Lil B: I’m Gay (I’m Happy) Review
90/100
What makes Lil B interesting? The bulk of the story so far hasn’t had much to do with his music, or at least not the quality of it. He’s a member of Berkeley crew The Pack who scored a hit with “Vans” in 2006. You can go back and listen to his verse on the track (he takes the first one), and you won’t hear anything that sounds like the beginnings of a strange figure in hip hop. But that was before days worth of freestyles that range from unique-and-brilliant to unique-and-awful, endless social media promotion, a great nickname (“Based God”), developing a flow on the mic that he could probably get a patent on, and announcing that his album would be titled “I’m Gay.” Now Lil B is something that hip hop really hasn’t seen before. A true eccentric who’s getting a massive amount of attention. If his output up to this point wasn’t so difficult to listen to and keep track of, he’d really be getting somewhere. And that’s what makes I’m Gay so intriguing. It’s everything he hasn’t been until now. It’s a short and to-the-point hip hop album that’s really quite accessible, with verses that sound like he had an idea of what he was going to say before opening his mouth. It’s almost shocking how normal it is. But it really, really works.
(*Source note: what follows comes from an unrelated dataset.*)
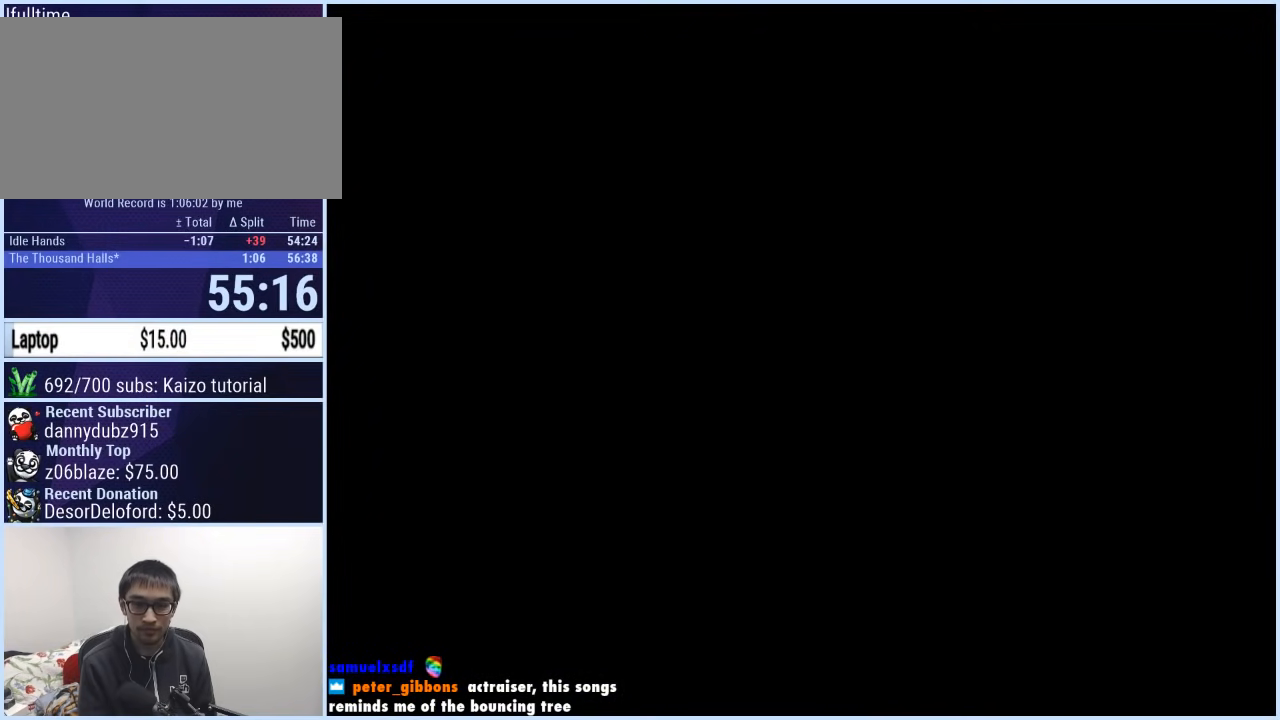
{"buttons": ["X", "DPAD_RIGHT"], "events": []}
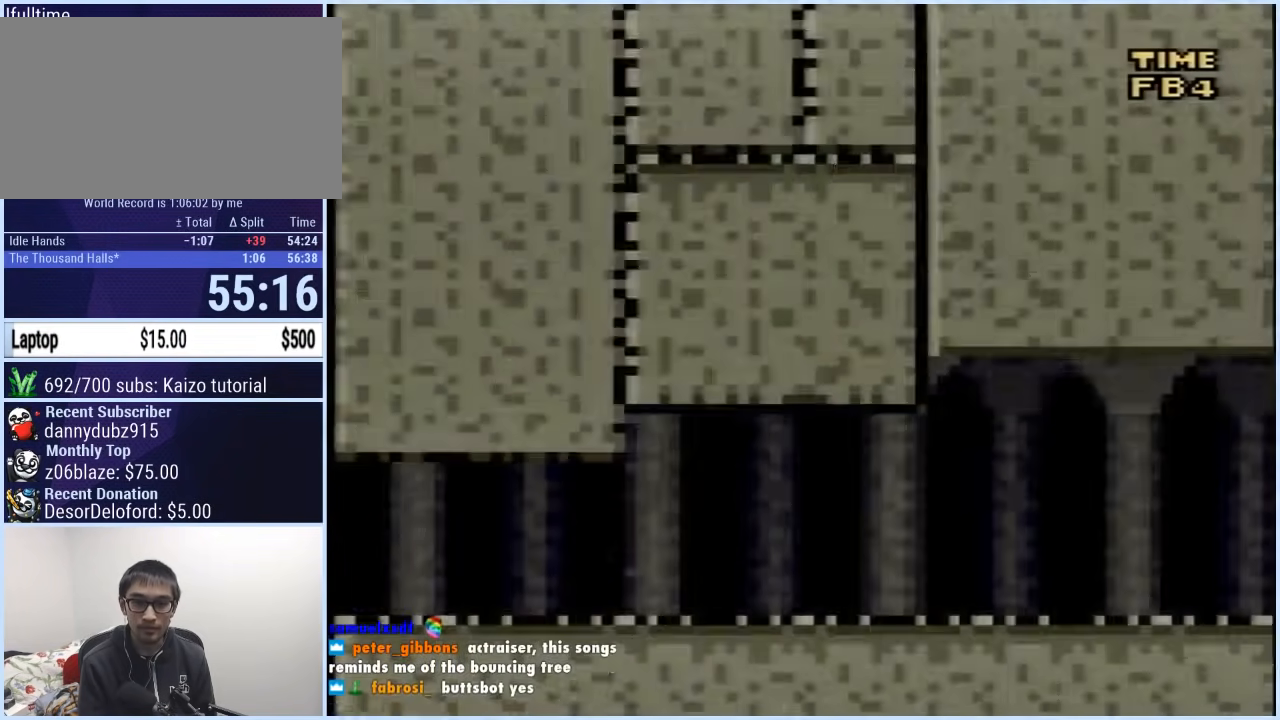
{"buttons": ["X", "DPAD_RIGHT"], "events": []}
I find it very easy to wonder where “Game” would rank on Supreme Clientele had Ghostface gotten ahold of the beat in 1999. Probably quite high. This is just not a thought anyone would have associated with the Lil B listening experience just a month ago. Actually there are several moments on I’m Gay that sound much more like late 90’s/ early 00’s East Coast rap than anything Bay Area related. Even some of the verses sound like G Unit’s Lloyd Banks could have ghostwritten them. “Unchain Me” sounds like the track Pusha-T needs to jumpstart his post-Clipse career. But what makes it so memorable is that it does so with a brilliant sample of Gerard McMann’s “Cry Little Sister,” the theme from 1987’s finest film, “The Lost Boys” (which was robbed of Best Picture by “Rain Man”). But that isn’t to say that Lil B’s flow leaves me wishing for some other rapper. He proves here that he’s completely capable of writing a verse that demands attention beyond just making his audience wonder what he’s doing. He’s a genuine rap talent, not just an internet gimmick. If you’ve ever heard Rain In England (my best effort at a description – “Rebecca Black as a rapping male reimagines Lou Reed’s Metal Machine Music as a new age hip hop album”), you might not have seen that coming. But instead of trying to capitalize on expectations that he’d do something far-out and peculiar on I’m Gay, he followed the blueprint of Illmatic. That’s something to thank Based God for.